Selon les autorités, jusqu’à 70 personnes travaillaient sur le chantier, mais la plupart étaient rentrées chez elles pour le week-end.
Le bilan s’est alourdi à quatre morts lundi après l’effondrement d’un hôtel en construction près de la capitale philippine, alors que plus d’une douzaine de personnes sont toujours portées disparues, ont indiqué les autorités.
Deux ouvriers coincés sous les décombres ont été retrouvés vivants après que la structure de neuf étages s’est effondrée dimanche, percutant un hôtel voisin et tuant un client malaisien.
Mais deux ouvriers piégés sur le chantier d’Angeles, au nord de la capitale Manille, sont morts malgré les efforts de secours.
« Le premier des deux a été dégagé vivant, mais malheureusement son corps a lâché et il n’a pas survécu. Les médecins n’ont pas pu le ranimer », a déclaré à l’agence de presse AFP la porte-parole régionale des pompiers, Maria Leah Sajili.
« L’autre a fait un arrêt cardiaque vers 3 h. Les médecins n’ont pas pu intervenir car il était toujours coincé », a-t-elle ajouté.
Les équipes ont extrait un autre corps des décombres lundi, mais il n’était pas immédiatement clair si cette dépouille non identifiée figurait parmi les personnes portées disparues, ont indiqué les sauveteurs dans un nouveau bilan.

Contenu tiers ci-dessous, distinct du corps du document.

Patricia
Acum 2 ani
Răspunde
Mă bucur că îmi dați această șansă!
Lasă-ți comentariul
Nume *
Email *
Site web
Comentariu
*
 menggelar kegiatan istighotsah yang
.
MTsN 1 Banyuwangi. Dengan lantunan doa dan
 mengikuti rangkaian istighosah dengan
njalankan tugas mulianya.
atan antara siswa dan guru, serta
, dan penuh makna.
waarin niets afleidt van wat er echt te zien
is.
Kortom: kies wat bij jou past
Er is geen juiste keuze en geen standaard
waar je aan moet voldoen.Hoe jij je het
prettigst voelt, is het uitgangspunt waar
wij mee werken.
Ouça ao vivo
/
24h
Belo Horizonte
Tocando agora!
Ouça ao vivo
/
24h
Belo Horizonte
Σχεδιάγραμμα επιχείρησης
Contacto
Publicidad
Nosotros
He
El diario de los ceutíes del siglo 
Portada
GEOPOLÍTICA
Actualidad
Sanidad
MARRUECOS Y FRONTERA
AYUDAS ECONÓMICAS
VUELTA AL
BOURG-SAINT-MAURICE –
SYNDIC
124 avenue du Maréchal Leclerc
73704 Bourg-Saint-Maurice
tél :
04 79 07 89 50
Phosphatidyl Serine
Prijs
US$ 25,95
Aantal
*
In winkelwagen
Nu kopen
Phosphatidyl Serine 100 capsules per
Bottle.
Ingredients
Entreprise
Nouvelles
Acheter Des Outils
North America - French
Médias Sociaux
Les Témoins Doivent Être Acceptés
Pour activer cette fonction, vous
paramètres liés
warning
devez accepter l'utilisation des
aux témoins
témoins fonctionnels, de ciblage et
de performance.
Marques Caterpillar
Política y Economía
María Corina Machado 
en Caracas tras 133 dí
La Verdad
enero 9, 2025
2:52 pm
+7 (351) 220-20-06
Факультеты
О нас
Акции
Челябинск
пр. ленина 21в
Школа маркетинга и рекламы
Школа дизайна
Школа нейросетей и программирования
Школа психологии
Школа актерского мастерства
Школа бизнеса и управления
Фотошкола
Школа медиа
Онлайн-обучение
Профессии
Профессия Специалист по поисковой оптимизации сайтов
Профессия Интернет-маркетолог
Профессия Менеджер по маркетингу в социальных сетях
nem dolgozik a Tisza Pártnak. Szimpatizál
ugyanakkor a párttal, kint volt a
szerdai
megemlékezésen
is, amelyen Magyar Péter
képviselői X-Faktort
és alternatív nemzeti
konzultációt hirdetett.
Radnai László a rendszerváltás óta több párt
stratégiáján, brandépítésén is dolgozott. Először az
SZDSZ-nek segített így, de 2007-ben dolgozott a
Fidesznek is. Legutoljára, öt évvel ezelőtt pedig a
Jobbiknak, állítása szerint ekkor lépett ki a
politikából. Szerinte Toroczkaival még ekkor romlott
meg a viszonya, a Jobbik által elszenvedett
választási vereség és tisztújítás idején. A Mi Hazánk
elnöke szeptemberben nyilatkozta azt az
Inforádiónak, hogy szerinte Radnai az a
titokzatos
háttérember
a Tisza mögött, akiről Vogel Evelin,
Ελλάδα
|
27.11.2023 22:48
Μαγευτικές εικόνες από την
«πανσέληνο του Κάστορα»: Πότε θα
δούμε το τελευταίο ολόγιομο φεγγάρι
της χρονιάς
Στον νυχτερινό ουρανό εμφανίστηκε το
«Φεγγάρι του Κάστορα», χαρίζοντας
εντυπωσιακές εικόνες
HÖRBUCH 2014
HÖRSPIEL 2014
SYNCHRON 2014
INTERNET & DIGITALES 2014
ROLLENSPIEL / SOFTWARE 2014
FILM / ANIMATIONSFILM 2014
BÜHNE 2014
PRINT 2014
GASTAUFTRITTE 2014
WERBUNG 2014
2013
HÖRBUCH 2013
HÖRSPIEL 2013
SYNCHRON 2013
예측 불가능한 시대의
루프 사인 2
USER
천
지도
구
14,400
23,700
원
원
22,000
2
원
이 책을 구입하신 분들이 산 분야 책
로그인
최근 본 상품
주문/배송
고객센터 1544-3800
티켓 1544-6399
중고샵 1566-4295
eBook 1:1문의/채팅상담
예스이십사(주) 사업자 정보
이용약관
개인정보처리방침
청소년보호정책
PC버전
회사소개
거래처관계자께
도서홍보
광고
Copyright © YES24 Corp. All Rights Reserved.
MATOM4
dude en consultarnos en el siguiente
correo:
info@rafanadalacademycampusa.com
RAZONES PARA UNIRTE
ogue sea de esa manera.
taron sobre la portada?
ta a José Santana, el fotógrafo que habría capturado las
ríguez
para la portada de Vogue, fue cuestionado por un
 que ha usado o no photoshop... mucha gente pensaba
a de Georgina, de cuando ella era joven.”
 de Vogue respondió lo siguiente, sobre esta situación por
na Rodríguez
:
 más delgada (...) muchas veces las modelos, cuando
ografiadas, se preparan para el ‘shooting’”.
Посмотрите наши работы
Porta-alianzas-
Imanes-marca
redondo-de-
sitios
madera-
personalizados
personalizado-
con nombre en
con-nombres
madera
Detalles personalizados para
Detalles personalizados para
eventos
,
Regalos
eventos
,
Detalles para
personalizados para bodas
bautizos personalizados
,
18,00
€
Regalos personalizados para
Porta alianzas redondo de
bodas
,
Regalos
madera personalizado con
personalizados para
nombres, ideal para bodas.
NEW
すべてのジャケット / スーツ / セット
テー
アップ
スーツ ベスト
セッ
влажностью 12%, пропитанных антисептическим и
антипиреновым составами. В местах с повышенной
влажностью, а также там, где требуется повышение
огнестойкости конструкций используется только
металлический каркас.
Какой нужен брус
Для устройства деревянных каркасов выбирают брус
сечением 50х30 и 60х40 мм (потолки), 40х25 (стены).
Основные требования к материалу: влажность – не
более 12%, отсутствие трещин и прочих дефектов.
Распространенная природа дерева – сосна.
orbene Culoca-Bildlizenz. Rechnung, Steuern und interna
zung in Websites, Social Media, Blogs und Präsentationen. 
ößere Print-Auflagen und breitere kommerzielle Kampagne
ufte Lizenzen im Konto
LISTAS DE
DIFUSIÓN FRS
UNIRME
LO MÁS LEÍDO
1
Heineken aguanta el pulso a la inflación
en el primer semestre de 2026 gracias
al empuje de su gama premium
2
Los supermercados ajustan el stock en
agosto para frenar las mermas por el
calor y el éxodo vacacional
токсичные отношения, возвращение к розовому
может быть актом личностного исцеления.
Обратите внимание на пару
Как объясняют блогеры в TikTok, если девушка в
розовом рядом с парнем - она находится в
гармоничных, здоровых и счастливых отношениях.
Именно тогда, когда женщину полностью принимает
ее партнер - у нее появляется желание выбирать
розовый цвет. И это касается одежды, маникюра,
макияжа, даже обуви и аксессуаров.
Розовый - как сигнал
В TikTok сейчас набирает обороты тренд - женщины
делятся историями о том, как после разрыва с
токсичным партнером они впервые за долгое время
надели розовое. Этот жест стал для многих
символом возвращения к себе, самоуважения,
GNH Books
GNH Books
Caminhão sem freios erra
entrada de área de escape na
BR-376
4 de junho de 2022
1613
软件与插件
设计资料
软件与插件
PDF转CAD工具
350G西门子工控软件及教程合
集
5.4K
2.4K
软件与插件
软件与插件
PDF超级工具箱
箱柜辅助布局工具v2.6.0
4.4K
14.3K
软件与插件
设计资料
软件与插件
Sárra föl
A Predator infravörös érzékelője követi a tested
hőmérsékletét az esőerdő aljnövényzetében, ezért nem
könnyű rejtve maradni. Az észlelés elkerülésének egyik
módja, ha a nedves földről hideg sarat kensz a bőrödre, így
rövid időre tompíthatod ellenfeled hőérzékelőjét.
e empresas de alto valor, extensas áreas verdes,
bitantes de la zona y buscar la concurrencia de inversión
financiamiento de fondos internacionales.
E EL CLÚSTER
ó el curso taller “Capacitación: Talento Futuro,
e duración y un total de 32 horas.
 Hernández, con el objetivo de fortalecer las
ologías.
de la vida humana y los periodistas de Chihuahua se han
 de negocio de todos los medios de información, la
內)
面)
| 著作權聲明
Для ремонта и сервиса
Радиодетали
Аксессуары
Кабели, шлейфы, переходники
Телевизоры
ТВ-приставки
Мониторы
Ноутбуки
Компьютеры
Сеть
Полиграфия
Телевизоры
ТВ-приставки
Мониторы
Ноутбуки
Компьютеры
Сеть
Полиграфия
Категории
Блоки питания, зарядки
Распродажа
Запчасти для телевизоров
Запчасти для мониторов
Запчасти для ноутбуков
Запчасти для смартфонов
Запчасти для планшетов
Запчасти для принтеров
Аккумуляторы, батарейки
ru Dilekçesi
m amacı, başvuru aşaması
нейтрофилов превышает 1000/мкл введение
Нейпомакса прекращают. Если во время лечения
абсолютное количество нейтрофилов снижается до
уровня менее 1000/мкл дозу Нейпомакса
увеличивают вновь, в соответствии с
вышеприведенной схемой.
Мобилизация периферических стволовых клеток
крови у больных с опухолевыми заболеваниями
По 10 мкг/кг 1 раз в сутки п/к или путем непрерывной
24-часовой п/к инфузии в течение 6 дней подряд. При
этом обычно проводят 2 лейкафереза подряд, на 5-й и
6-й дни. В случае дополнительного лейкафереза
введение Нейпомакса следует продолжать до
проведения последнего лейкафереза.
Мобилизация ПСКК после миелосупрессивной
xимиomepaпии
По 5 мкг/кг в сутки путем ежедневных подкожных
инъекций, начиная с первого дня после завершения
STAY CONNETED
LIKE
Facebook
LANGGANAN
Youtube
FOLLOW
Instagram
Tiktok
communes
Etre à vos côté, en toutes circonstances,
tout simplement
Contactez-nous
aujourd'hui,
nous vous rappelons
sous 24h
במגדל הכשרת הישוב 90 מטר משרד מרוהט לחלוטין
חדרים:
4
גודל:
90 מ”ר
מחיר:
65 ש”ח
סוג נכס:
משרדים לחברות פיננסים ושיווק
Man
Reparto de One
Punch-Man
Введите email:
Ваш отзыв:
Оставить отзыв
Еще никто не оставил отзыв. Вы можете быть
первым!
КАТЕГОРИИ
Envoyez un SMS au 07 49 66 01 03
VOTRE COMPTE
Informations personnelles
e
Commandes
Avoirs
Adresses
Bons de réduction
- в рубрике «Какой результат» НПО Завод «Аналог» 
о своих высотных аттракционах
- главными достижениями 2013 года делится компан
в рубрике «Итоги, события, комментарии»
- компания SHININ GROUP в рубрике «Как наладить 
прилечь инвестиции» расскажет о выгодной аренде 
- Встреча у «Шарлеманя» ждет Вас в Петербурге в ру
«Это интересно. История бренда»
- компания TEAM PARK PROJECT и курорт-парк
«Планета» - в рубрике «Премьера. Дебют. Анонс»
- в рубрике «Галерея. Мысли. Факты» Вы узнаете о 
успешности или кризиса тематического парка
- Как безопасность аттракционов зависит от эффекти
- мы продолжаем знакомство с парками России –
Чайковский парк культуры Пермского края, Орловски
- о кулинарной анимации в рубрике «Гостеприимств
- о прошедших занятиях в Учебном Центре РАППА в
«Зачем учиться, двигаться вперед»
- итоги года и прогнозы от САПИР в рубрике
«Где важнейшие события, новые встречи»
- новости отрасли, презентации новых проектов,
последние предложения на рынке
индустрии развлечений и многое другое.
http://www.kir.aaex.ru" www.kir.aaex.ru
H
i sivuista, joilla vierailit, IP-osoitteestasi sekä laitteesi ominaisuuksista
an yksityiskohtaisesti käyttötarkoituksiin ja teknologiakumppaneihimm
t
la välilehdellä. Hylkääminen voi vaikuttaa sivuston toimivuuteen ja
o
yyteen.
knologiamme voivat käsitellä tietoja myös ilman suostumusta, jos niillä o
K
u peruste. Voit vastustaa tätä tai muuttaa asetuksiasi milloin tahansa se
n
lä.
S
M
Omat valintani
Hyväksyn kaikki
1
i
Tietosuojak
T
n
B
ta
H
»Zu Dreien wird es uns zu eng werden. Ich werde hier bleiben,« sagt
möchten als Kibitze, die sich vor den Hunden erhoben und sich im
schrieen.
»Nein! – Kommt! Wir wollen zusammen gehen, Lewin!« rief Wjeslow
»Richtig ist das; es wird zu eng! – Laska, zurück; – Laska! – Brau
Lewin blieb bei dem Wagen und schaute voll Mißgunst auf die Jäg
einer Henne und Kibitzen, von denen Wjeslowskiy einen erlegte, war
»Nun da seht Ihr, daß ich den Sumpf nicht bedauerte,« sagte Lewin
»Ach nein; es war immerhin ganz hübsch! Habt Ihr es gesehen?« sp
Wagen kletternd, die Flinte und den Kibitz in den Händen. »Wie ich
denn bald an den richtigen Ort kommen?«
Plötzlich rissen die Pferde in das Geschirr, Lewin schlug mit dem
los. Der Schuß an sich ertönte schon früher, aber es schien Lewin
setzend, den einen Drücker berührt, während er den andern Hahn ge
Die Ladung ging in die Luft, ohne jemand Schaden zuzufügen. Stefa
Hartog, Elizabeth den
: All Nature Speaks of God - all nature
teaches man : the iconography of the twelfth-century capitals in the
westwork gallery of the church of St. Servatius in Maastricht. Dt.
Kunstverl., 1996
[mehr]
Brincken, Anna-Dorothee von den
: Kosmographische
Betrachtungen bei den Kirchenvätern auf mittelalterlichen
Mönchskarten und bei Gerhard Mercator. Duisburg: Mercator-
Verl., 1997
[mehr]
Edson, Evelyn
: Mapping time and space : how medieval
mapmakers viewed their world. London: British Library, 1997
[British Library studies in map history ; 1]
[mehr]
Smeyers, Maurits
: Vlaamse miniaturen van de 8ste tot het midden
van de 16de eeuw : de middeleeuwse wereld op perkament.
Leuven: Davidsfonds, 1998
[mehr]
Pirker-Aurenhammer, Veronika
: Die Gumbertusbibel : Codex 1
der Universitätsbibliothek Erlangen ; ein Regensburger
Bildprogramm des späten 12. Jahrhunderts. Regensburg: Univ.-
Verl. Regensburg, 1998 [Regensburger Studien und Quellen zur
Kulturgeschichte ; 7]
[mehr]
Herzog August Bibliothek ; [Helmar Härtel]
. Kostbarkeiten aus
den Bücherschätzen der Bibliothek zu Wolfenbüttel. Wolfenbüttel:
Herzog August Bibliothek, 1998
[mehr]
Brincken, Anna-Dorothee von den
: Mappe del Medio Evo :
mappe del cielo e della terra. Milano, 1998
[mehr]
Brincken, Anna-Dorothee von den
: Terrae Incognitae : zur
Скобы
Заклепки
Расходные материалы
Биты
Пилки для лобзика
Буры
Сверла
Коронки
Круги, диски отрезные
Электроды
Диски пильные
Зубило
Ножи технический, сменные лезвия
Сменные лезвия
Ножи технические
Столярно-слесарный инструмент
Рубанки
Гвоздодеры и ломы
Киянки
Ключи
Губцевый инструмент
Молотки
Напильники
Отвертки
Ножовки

En raison de ces incertitudes, les autorités estiment qu’environ 17 autres personnes sont toujours portées disparues, principalement des ouvriers du bâtiment qui dormaient sur le chantier lorsque le drame s’est produit.
Lea Casilao, la petite amie d’un ouvrier porté disparu, a déclaré à l’AFP qu’elle avait pris un bus depuis son domicile du nord de Manille jusqu’à Angeles, avec du riz et des conserves, dimanche, sans savoir qu’un accident s’y était produit avant l’aube ce même jour.
« C’est très difficile, ça me brise le cœur d’attendre quelque chose d’incertain », a confié en pleurs Casilao, 47 ans, en racontant qu’elle avait dormi seule dans un bâtiment des autorités locales dans la nuit de dimanche.
Manque d’équipements de sécurité
Stephanie Batar et sa mère Noby ont raconté à l’AFP qu’elles n’avaient appris l’accident que lundi matin sur les réseaux sociaux, depuis leur domicile dans la province voisine de Bulacan, et qu’elles restaient sans nouvelles du père de la jeune femme, 64 ans, embauché quelques semaines plus tôt sur le chantier avec un contrat de six mois.
« Je ne pouvais plus respirer. Je ne tenais plus debout. C’est très douloureux et nous ne savions pas quoi faire », a raconté la fille.
La cause de l’effondrement reste inconnue.
La directrice régionale du département du travail, Geraldine Panlilio, a indiqué avoir brièvement interrompu le chantier en septembre 2024 en raison de violations des normes de sécurité au travail.
« Nos inspecteurs du travail avaient constaté de mauvaises conditions de travail, une infraction qui mettait nos ouvriers en danger », a-t-elle déclaré lors d’une interview sur la station de radio manillaise DZMM.
Elle a ajouté que les ouvriers du chantier « manquaient d’équipements de sécurité » tels que casques, bottes, harnais et lignes de vie, et qu’ils travaillaient avec un éclairage insuffisant et sans panneaux de sécurité visibles.
Les travaux ont repris un mois plus tard, après que l’entreprise de construction s’était conformée aux exigences, a précisé Panlilio.
Selon les autorités, jusqu’à 70 personnes étaient employées sur le chantier, même si la plupart étaient rentrées chez elles pour le week-end.
Alfredo Albis, 55 ans, a raconté à l’AFP qu’il dormait dans un baraquement pour ouvriers situé à environ cinq mètres de la structure lorsqu’elle s’est effondrée.
« J’ai deux cousins qui sont encore coincés là-bas. Ils travaillaient ici pour faire vivre leur famille et ils sont portés disparus », a-t-il dit, ajoutant : « Il est possible que mes proches soient morts. »
Sajili, la porte-parole des pompiers, a expliqué que « les opérations de secours lors de l’effondrement d’un bâtiment sont très complexes, car tout déplacement brusque provoqué par les mouvements de nos sauveteurs peut entraîner un déplacement des structures et écraser les personnes coincées dessous ».
Si aucun autre survivant n’est retrouvé après les recherches à l’aide de caméras thermiques, des pelleteuses et d’autres engins lourds seront mobilisés pour dégager les décombres et récupérer les corps, a-t-elle indiqué, sans donner de calendrier.